1. Sind die Antworten des BA dahingehend zu verstehen, dass – da keine besondere Unfallhäufigkeit festzustellen ist – weitere Maßnahmen nicht „zwingend erforderlich“ sind und deshalb auch keine Anstrengungen unternommen werden, damit die von QM bzw.  Anwohner*innen beklagten Missstände behoben werden?

2. Inwieweit hat das Bezirksamt Maßnahmen geprüft, damit die Einhaltung des Parkverbots auf der Straße – abgesehen von der Parkraumüberwachung – durchgesetzt werden kann?

a) Wurde die Aufstellung von Pollern oder Blumenkübeln geprüft, die den Bereich der Fuß- und Radwege deutlich vom übrigen Straßenraum abtrennen und wenn ja mit welchem Ergebnis?

b) Wurde die Markierung der Fuß- und Radwege bzw. der Status der Straße als „Fußgängerzone“ dahingehend geprüft, ob die Kennzeichnung ausreichend ist, und mit welchem Ergebnis?  

3. Wurde geprüft, wie das Parken auf Grünflächen wirksam verhindert werden kann und wenn ja mit welchem Ergebnis?

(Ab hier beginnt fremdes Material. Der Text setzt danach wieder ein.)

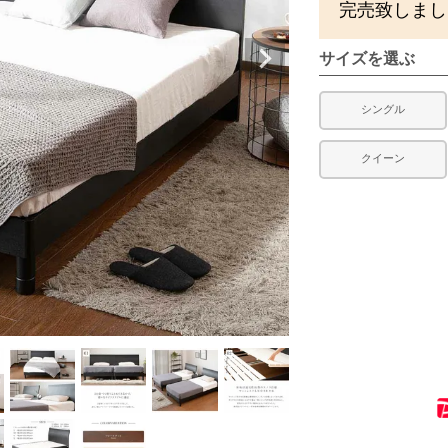
完売致しまし
サイズを選ぶ
シングル
クイーン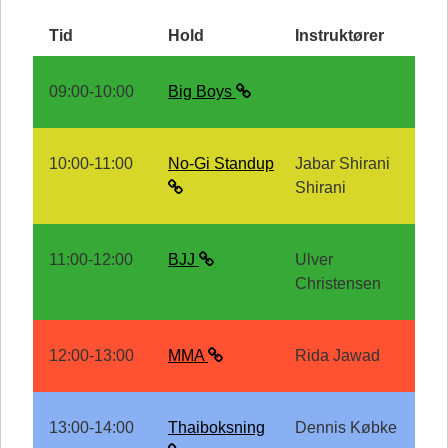
Tid
Hold
Instruktører
09:00-10:00
Big Boys
10:00-11:00
No-Gi Standup
Jabar Shirani
Shirani
11:00-12:00
BJJ
Ulver
Christensen
12:00-13:00
MMA
Rida Jawad
13:00-14:00
Thaiboksning
Dennis Købke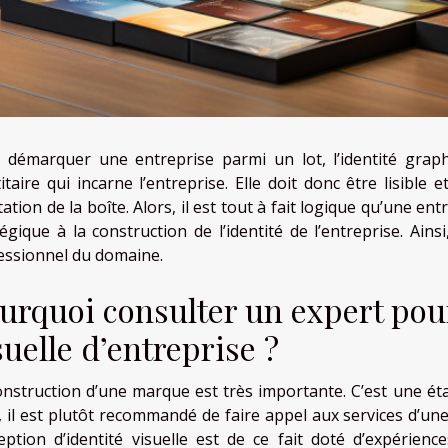
 démarquer une entreprise parmi un lot, l’identité graphi
itaire qui incarne l’entreprise. Elle doit donc être lisible 
ation de la boîte. Alors, il est tout à fait logique qu’une e
égique à la construction de l’identité de l’entreprise. Ainsi
essionnel du domaine.
urquoi consulter un expert pour 
suelle d’entreprise ?
onstruction d’une marque est très importante. C’est une ét
e, il est plutôt recommandé de faire appel aux services d’un
eption d’identité visuelle est de ce fait doté d’expérienc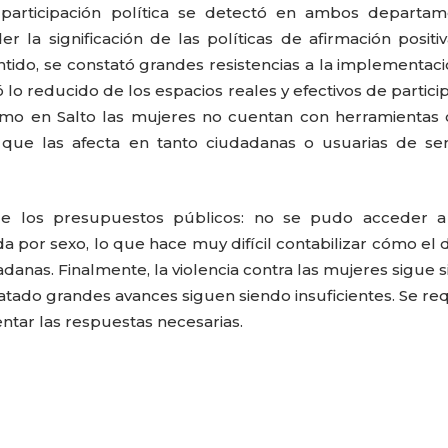
 participación política se detectó en ambos departam
 la significación de las políticas de afirmación positi
entido, se constató grandes resistencias a la implementac
o reducido de los espacios reales y efectivos de partici
mo en Salto las mujeres no cuentan con herramientas 
s que las afecta en tanto ciudadanas o usuarias de ser
de los presupuestos públicos: no se pudo acceder a 
por sexo, lo que hace muy difícil contabilizar cómo el 
dadanas. Finalmente, la violencia contra las mujeres sigue 
atado grandes avances siguen siendo insuficientes. Se re
PATRICIA JACQUES
LUCRECIA AR
tar las respuestas necesarias.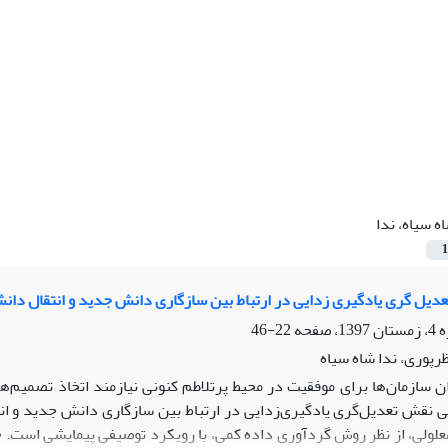
ه سیاه، ندا
1
یل گری یادگیری زدایی در ارتباط بین سازگاری دانش جدید و انتقال دا
22-46
پوری، ندا شاه سیاه
ن سازمان‌ها برای موفقیت در محیط پرتلاطم کنونی نیازمند اتخاذ تصمیم
قش تعدیل‌گری یادگیری‌زدایی در ارتباط بین سازگاری دانش جدید و انت
لولی، از نظر روش گرد‌آوری داده کمی، با رویکرد توصیفی پیمایشی است.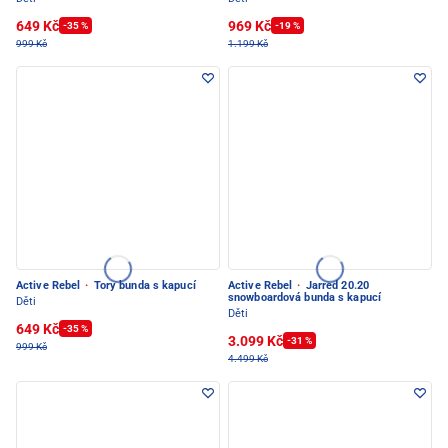
649 Kč
969 Kč
-35 %
-19 %
999 Kč
1.199 Kč
Active Rebel
·
Tory bunda s kapucí
Active Rebel
·
Jarred 20.20
snowboardová bunda s kapucí
Děti
Děti
649 Kč
-35 %
3.099 Kč
-31 %
999 Kč
4.499 Kč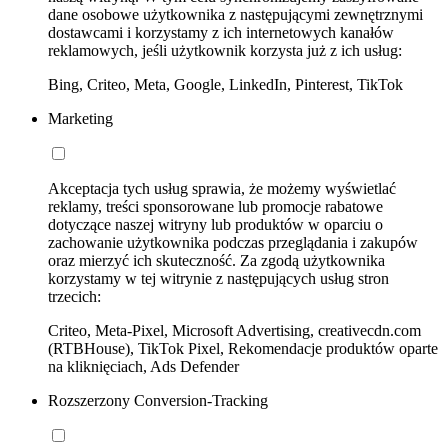
dane osobowe użytkownika z następującymi zewnętrznymi
dostawcami i korzystamy z ich internetowych kanałów
reklamowych, jeśli użytkownik korzysta już z ich usług:
Bing, Criteo, Meta, Google, LinkedIn, Pinterest, TikTok
Marketing
Akceptacja tych usług sprawia, że możemy wyświetlać
reklamy, treści sponsorowane lub promocje rabatowe
dotyczące naszej witryny lub produktów w oparciu o
zachowanie użytkownika podczas przeglądania i zakupów
oraz mierzyć ich skuteczność. Za zgodą użytkownika
korzystamy w tej witrynie z następujących usług stron
trzecich:
Criteo, Meta-Pixel, Microsoft Advertising, creativecdn.com
(RTBHouse), TikTok Pixel, Rekomendacje produktów oparte
na kliknięciach, Ads Defender
Rozszerzony Conversion-Tracking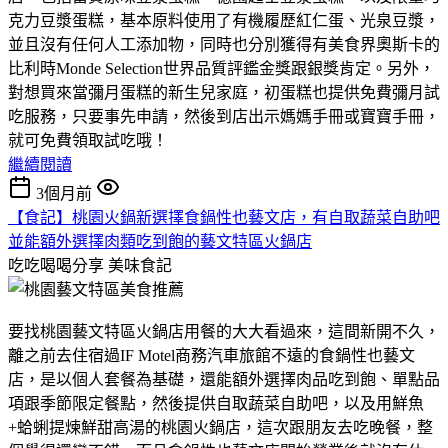
克力豆漿蛋糕，基本原料使用了有機履歷紅仁蛋、光泉豆漿，
並且沒有任何人工添加物，同時也分別獲得有美食界奧斯卡的
比利時Monde Selection世界品質評鑑金獎跟銀獎肯定。另外，
對想買來當彌月蛋糕的新生兒家庭，初蛋糕也提供免費彌月試
吃服務，只要事先申請，然後到店出示媽媽手冊或寶寶手冊，
就可免費領取試吃哦！
繼續閱讀
3個月前
【食記】桃園火鍋新選擇食鍋性也藝文店，有自取蔬菜自助吧
並能額外選擇肉類吃到飽的藝文特區火鍋店
吃吃喝喝分享
美味食記
要找桃園藝文特區火鍋店用餐的大大看過來，這間新開不久，
離之前去住宿過IF Motel商務汽車旅館不遠的食鍋性也藝文
店，是以個人套餐為基礎，還能額外選擇肉品吃到飽、單點品
項跟季節限定餐點，然後提供自取蔬菜自助吧，以及用鮮魚
+蛤蜊提煉鮮甜高湯的桃園火鍋店，這次跟朋友去吃晚餐，整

4. Der Straßenabschnitt zwischen Gleim-/Rügener Straße und Vinetaplatz ist meines Wissens als Fußgängerzone gewidmet, das Grün gilt als „Straßenbegleitgrün“. Hat das Bezirksamt die Umwidmung des Straßenbegleitgrüns in eine Grünfläche geprüft? Was spricht für, und was gegen eine Umwidmung?

Falko Krause

 

Sanierungsbedüftige Ufer und Uferwege: Wann passiert was?

Vorbemerkung:

  • In der Antwort des Senats auf die Schriftliche Anfrage 18/25879 wird zu Frage 4 ausgeführt, dass u.a. folgende Ufer dringend sanierungsbedüftig sind: Schleswiger Ufer, Helgoländer Ufer, Hansaufer. Kostenschätzungen für die Sofortsicherung liegen bereits vor.
  • In der Antwort auf Frage 18 der SchrA 0954/V hat das Bezirksamt dargelegt, dass die Ausschreibungen zum Spreeuferweg Bellevue/Holsteiner Ufer 2020 erfolgen sollen.

Ich frage das Bezirksamt:

1. Wie ist der Stand der Planungen zur Sanierung der Uferabschnitte Schleswiger Ufer, Helgoländer Ufer, Hansaufer?  In welchen Schritten sind Maßnahmen zur Sofortsicherung und dauerhaften Sanierung geplant?

Bitte jeweils angeben:
a) konkreter Uferabschnitt
b) Wann sollen welche Sofortsicherungsmaßnahmen durchgeführt werden?
c) Wie ist der Stand der Planungen zur dauerhaften Sanierung der Uferwände? Liegen dazu bereits BPU vor?
d) Gibt es schon einen Zeitplan für die dauerhafte Sanierung?
e) Inwieweit könnte es notwendig werden, vorhandene Bäume zu fällen oder die Ufervegetation zurückzuschneiden?

2. Wie ist der Stand der Arbeiten zum Fuß- und Radweg an der Spree (Bellevue-Ufer bzw. Helgoländer Ufer) zwischen Lutherbrücke und Bezirksgrenze Charlottenburg:
a) Für welche Abschnitte sind Ausschreibungen erfolgt und wie sind diese ausgegangen?
b) Wann sollen welche Arbeiten in welchen Uferabschnitten erfolgen?

3. Gibt es Pläne, die durch Schädlinge teilweise abgestorbene Hecke am Magnus-Hirschfeld-Ufer instand zu setzen? Kann dies durch Nachpflanzung erfolgen oder muss eine Neupflanzung erwogen werden?